Wang, Shu-Chang, Wang, Xu-Dong, Teng, Xin-Nan, Xiu, Zhi-Long
Process biochemistry 2019 v.77 pp. 85-92
anticoagulant activity, chemical bonding, hydrophilicity, hydrophobicity, isomers, liquid chromatography, lysine, palmitic acid, triazoles
In this study, chemical modification of recombinant hirudin variant-2 (HV2) with palmitic acid (PAL) was proposed as an alternative approach to circumvent the limitations of PEGylation. To facilitate a sufficient contact of the hydrophilic HV2 to the hydrophobic PAL, thereby improving the reaction specificity to achieve the desired mono-PAL-HV2 with high retained bioactivity, the reaction was developed in mixed aqueous-organic solutions. Compared with HV2 conjugation with PAL-benzotriazole (PAL-BTA) in mixed aqueous-NMP solution, the conjugation of HV2 with PAL-N-hydroxysuccinimide (PAL-NHS) in mixed aqueous-DMSO solution could improve the site-specific conjugation of one PAL molecule to a particular lysine residue.
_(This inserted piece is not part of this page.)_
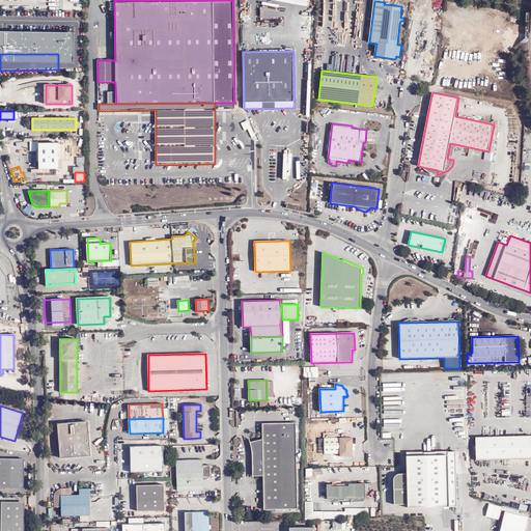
[(91,455),(88,421),(58,424),(61,458),(91,455)]
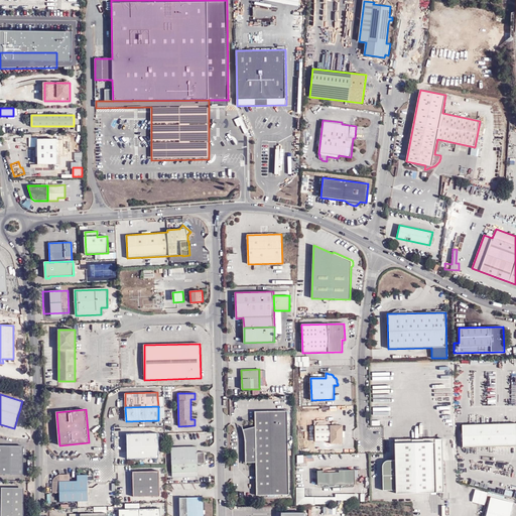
[(289,495),(287,411),(254,411),(255,426),(243,429),(243,431),(244,434),(245,436),(245,438),(246,463),(256,463),(256,496),(289,495)]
Furthermore, the reaction mixture of the latter was further purified by preparative liquid chromatography. Three mono-PAL-HV2 isomers were obtained and retained 36%, 4% and 89% of the in vitro anticoagulant activity of unmodified HV2, respectively. One of the mono-PAL-HV2 isomers, namely, mono-PAL-HV2-3, was isolated with the highest selectivity and exhibited the highest in vitro anticoagulant bioactivity. Modification site analysis of mono-PAL-HV2-3 revealed that a single PAL molecule was conjugated at Lys27 of HV2. This study presented a successful PAL modification in which site-specific reaction was improved to achieve the desired mono-PAL-HV2 with highly retained bioactivity in mixed aqueous-organic solutions.